Task goal: Below are records; report the number of lines among them that include the word "Impala", and nothing further.

Supplied data:
[Start of section]
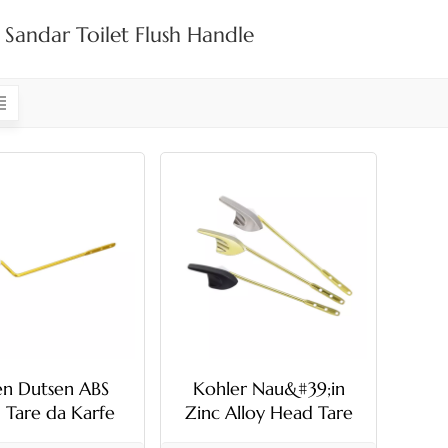
 Sandar Toilet Flush Handle
en Dutsen ABS
Kohler Nau&#39;in
 Tare da Karfe
Zinc Alloy Head Tare
 Toilet Flush
da Karfe sandar Toilet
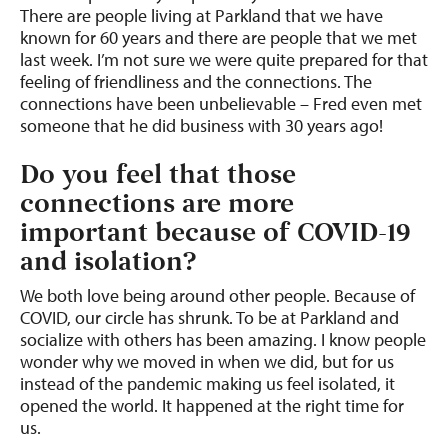
There are people living at Parkland that we have
known for 60 years and there are people that we met
last week. I’m not sure we were quite prepared for that
feeling of friendliness and the connections. The
connections have been unbelievable – Fred even met
someone that he did business with 30 years ago!
Do you feel that those
connections are more
important because of COVID-19
and isolation?
We both love being around other people. Because of
COVID, our circle has shrunk. To be at Parkland and
socialize with others has been amazing. I know people
wonder why we moved in when we did, but for us
instead of the pandemic making us feel isolated, it
opened the world. It happened at the right time for
us.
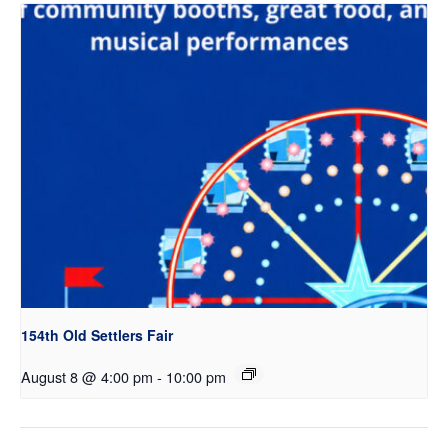
154th Old Settlers Fair
August 8 @ 4:00 pm
-
10:00 pm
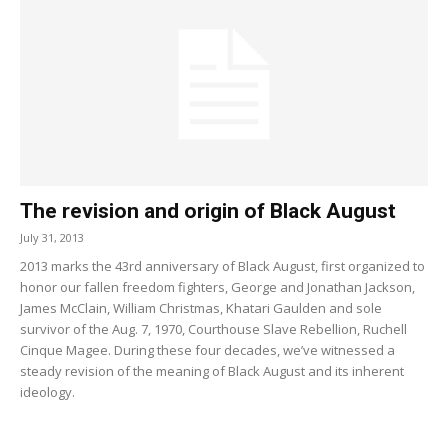
The revision and origin of Black August
July 31, 2013
2013 marks the 43rd anniversary of Black August, first organized to
honor our fallen freedom fighters, George and Jonathan Jackson,
James McClain, William Christmas, Khatari Gaulden and sole
survivor of the Aug. 7, 1970, Courthouse Slave Rebellion, Ruchell
Cinque Magee. During these four decades, we’ve witnessed a
steady revision of the meaning of Black August and its inherent
ideology.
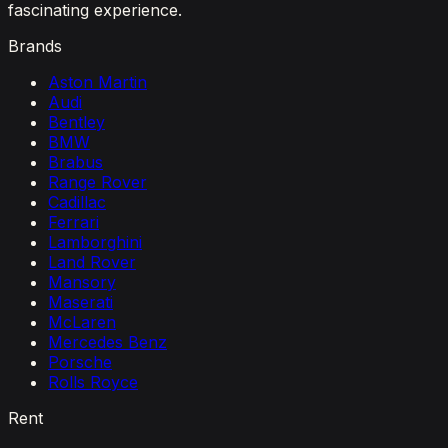
fascinating experience.
Brands
Aston Martin
Audi
Bentley
BMW
Brabus
Range Rover
Cadillac
Ferrari
Lamborghini
Land Rover
Mansory
Maserati
McLaren
Mercedes Benz
Porsche
Rolls Royce
Rent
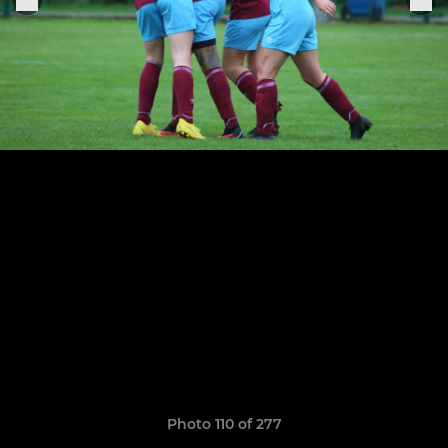
Photo 110 of 277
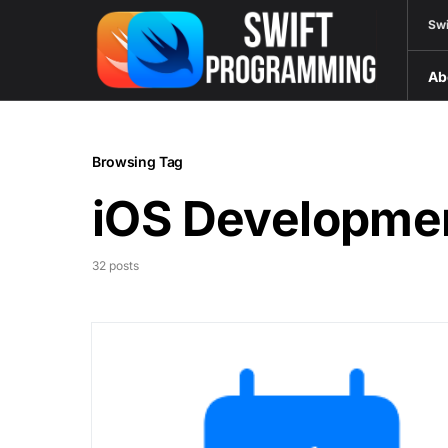
Swi
Ab
Browsing Tag
iOS Developme
32 posts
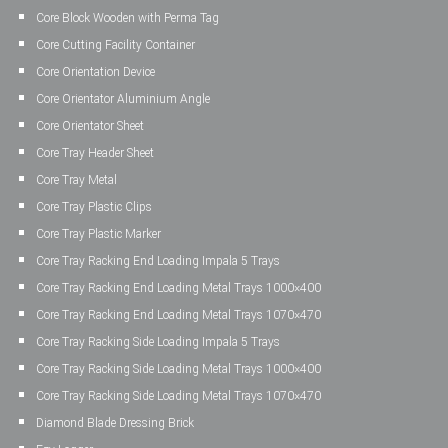
Core Block Wooden with Perma Tag
Core Cutting Facility Container
Core Orientation Device
Core Orientator Aluminium Angle
Core Orientator Sheet
Core Tray Header Sheet
Core Tray Metal
Core Tray Plastic Clips
Core Tray Plastic Marker
Core Tray Racking End Loading Impala 5 Trays
Core Tray Racking End Loading Metal Trays 1000×400
Core Tray Racking End Loading Metal Trays 1070×470
Core Tray Racking Side Loading Impala 5 Trays
Core Tray Racking Side Loading Metal Trays 1000×400
Core Tray Racking Side Loading Metal Trays 1070×470
Diamond Blade Dressing Brick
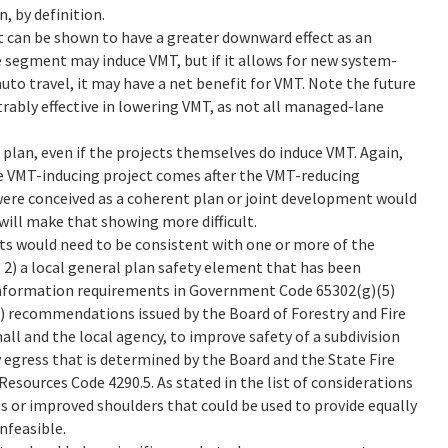
, by definition.
t can be shown to have a greater downward effect as an
 segment may induce VMT, but if it allows for new system-
uto travel, it may have a net benefit for VMT. Note the future
ably effective in lowering VMT, as not all managed-lane
 plan, even if the projects themselves do induce VMT. Again,
he VMT-inducing project comes after the VMT-reducing
were conceived as a coherent plan or joint development would
will make that showing more difficult.
cts would need to be consistent with one or more of the
2) a local general plan safety element that has been
information requirements in Government Code 65302(g)(5)
 3) recommendations issued by the Board of Forestry and Fire
all and the local agency, to improve safety of a subdivision
 egress that is determined by the Board and the State Fire
 Resources Code 4290.5. As stated in the list of considerations
es or improved shoulders that could be used to provide equally
nfeasible.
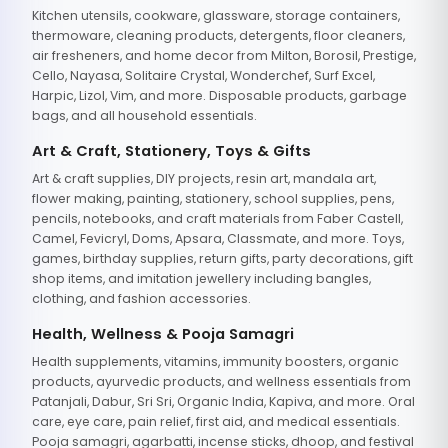
Kitchen utensils, cookware, glassware, storage containers,
thermoware, cleaning products, detergents, floor cleaners,
air fresheners, and home decor from Milton, Borosil, Prestige,
Cello, Nayasa, Solitaire Crystal, Wonderchef, Surf Excel,
Harpic, Lizol, Vim, and more. Disposable products, garbage
bags, and all household essentials.
Art & Craft, Stationery, Toys & Gifts
Art & craft supplies, DIY projects, resin art, mandala art,
flower making, painting, stationery, school supplies, pens,
pencils, notebooks, and craft materials from Faber Castell,
Camel, Fevicryl, Doms, Apsara, Classmate, and more. Toys,
games, birthday supplies, return gifts, party decorations, gift
shop items, and imitation jewellery including bangles,
clothing, and fashion accessories.
Health, Wellness & Pooja Samagri
Health supplements, vitamins, immunity boosters, organic
products, ayurvedic products, and wellness essentials from
Patanjali, Dabur, Sri Sri, Organic India, Kapiva, and more. Oral
care, eye care, pain relief, first aid, and medical essentials.
Pooja samagri, agarbatti, incense sticks, dhoop, and festival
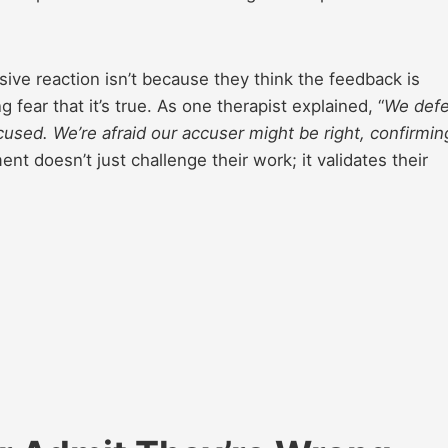
ive reaction isn’t because they think the feedback is
fear that it’s true. As one therapist explained, “
We def
used. We’re afraid our accuser might be right, confirmin
ent doesn’t just challenge their work; it validates their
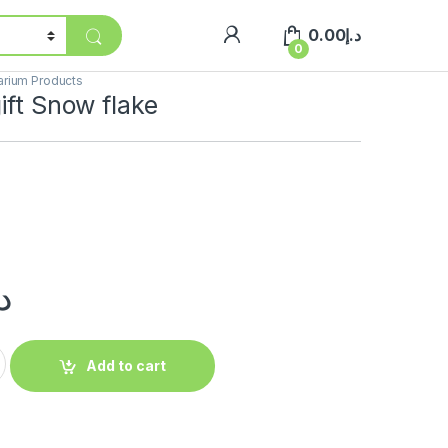
0.00
د.إ
0
arium Products
ift Snow flake
.إ
Add to cart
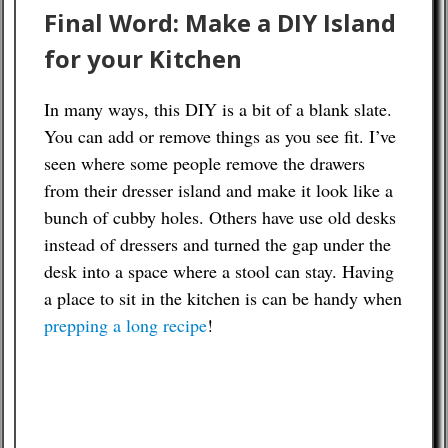
Final Word: Make a DIY Island
for your Kitchen
In many ways, this DIY is a bit of a blank slate.
You can add or remove things as you see fit. I’ve
seen where some people remove the drawers
from their dresser island and make it look like a
bunch of cubby holes. Others have use old desks
instead of dressers and turned the gap under the
desk into a space where a stool can stay. Having
a place to sit in the kitchen is can be handy when
prepping a long recipe
!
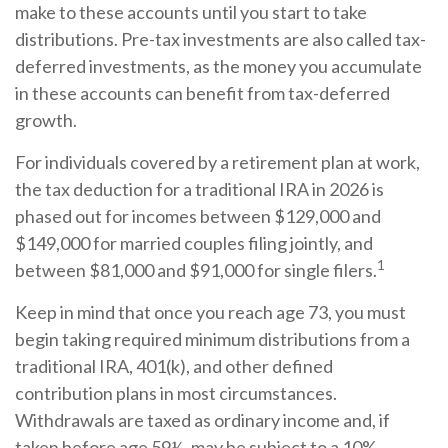
make to these accounts until you start to take
distributions. Pre-tax investments are also called tax-
deferred investments, as the money you accumulate
in these accounts can benefit from tax-deferred
growth.
For individuals covered by a retirement plan at work,
the tax deduction for a traditional IRA in 2026 is
phased out for incomes between $129,000 and
$149,000 for married couples filing jointly, and
1
between $81,000 and $91,000 for single filers.
Keep in mind that once you reach age 73, you must
begin taking required minimum distributions from a
traditional IRA, 401(k), and other defined
contribution plans in most circumstances.
Withdrawals are taxed as ordinary income and, if
taken before age 59½, may be subject to a 10%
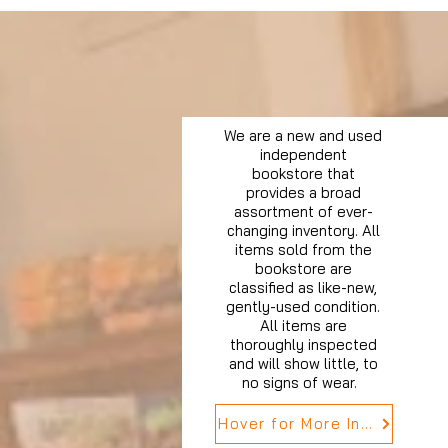
We are a new and used
independent
bookstore that
provides a broad
assortment of ever-
changing inventory. All
items sold from the
bookstore are
classified as like-new,
gently-used condition.
All items are
thoroughly inspected
and will show little, to
no signs of wear.
Hover for More Info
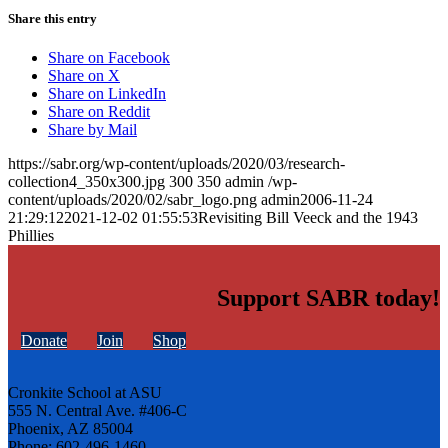
Share this entry
Share on Facebook
Share on X
Share on LinkedIn
Share on Reddit
Share by Mail
https://sabr.org/wp-content/uploads/2020/03/research-
collection4_350x300.jpg
300
350
admin
/wp-
content/uploads/2020/02/sabr_logo.png
admin
2006-11-24
21:29:12
2021-12-02 01:55:53
Revisiting Bill Veeck and the 1943
Phillies
Support SABR today!
Donate
Join
Shop
Cronkite School at ASU
555 N. Central Ave. #406-C
Phoenix, AZ 85004
Phone: 602-496-1460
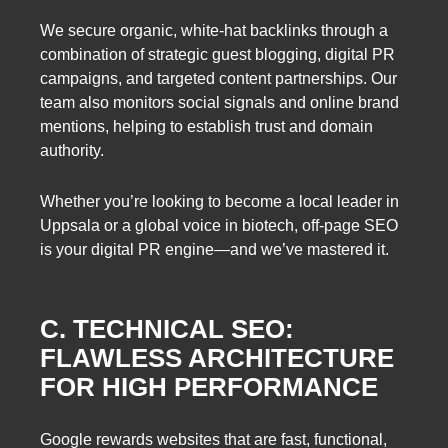
We secure organic, white-hat backlinks through a
combination of strategic guest blogging, digital PR
campaigns, and targeted content partnerships. Our
team also monitors social signals and online brand
mentions, helping to establish trust and domain
authority.
Whether you’re looking to become a local leader in
Uppsala or a global voice in biotech, off-page SEO
is your digital PR engine—and we’ve mastered it.
C. TECHNICAL SEO:
FLAWLESS ARCHITECTURE
FOR HIGH PERFORMANCE
Google rewards websites that are fast, functional,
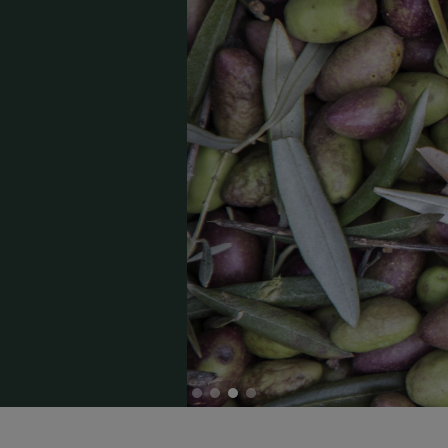
Capa de encabezado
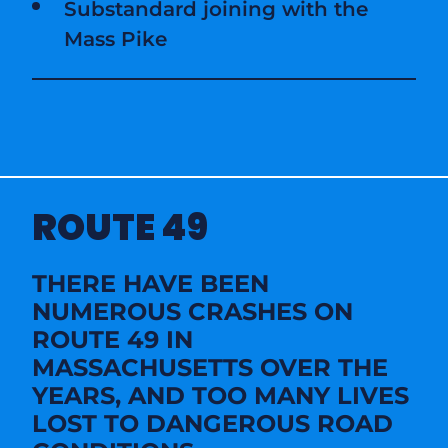
Substandard joining with the
Mass Pike
ROUTE 49
THERE HAVE BEEN
NUMEROUS CRASHES ON
ROUTE 49 IN
MASSACHUSETTS OVER THE
YEARS, AND TOO MANY LIVES
LOST TO DANGEROUS ROAD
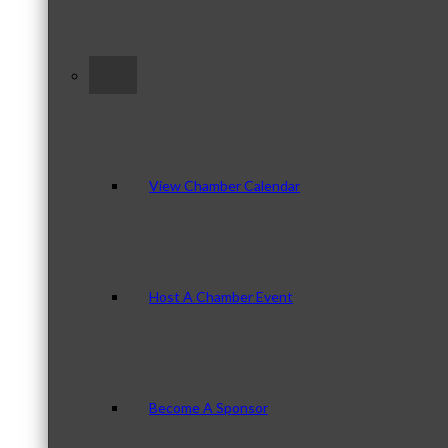
–
View Chamber Calendar
Host A Chamber Event
Become A Sponsor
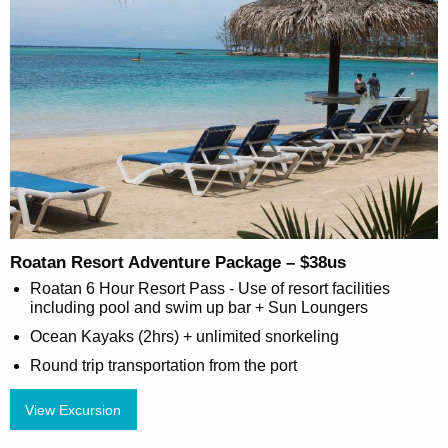
Roatan Resort Adventure Package – $38us
Roatan 6 Hour Resort Pass - Use of resort facilities
including pool and swim up bar + Sun Loungers
Ocean Kayaks (2hrs) + unlimited snorkeling
Round trip transportation from the port
View Excursion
[End of section]
Response area: 2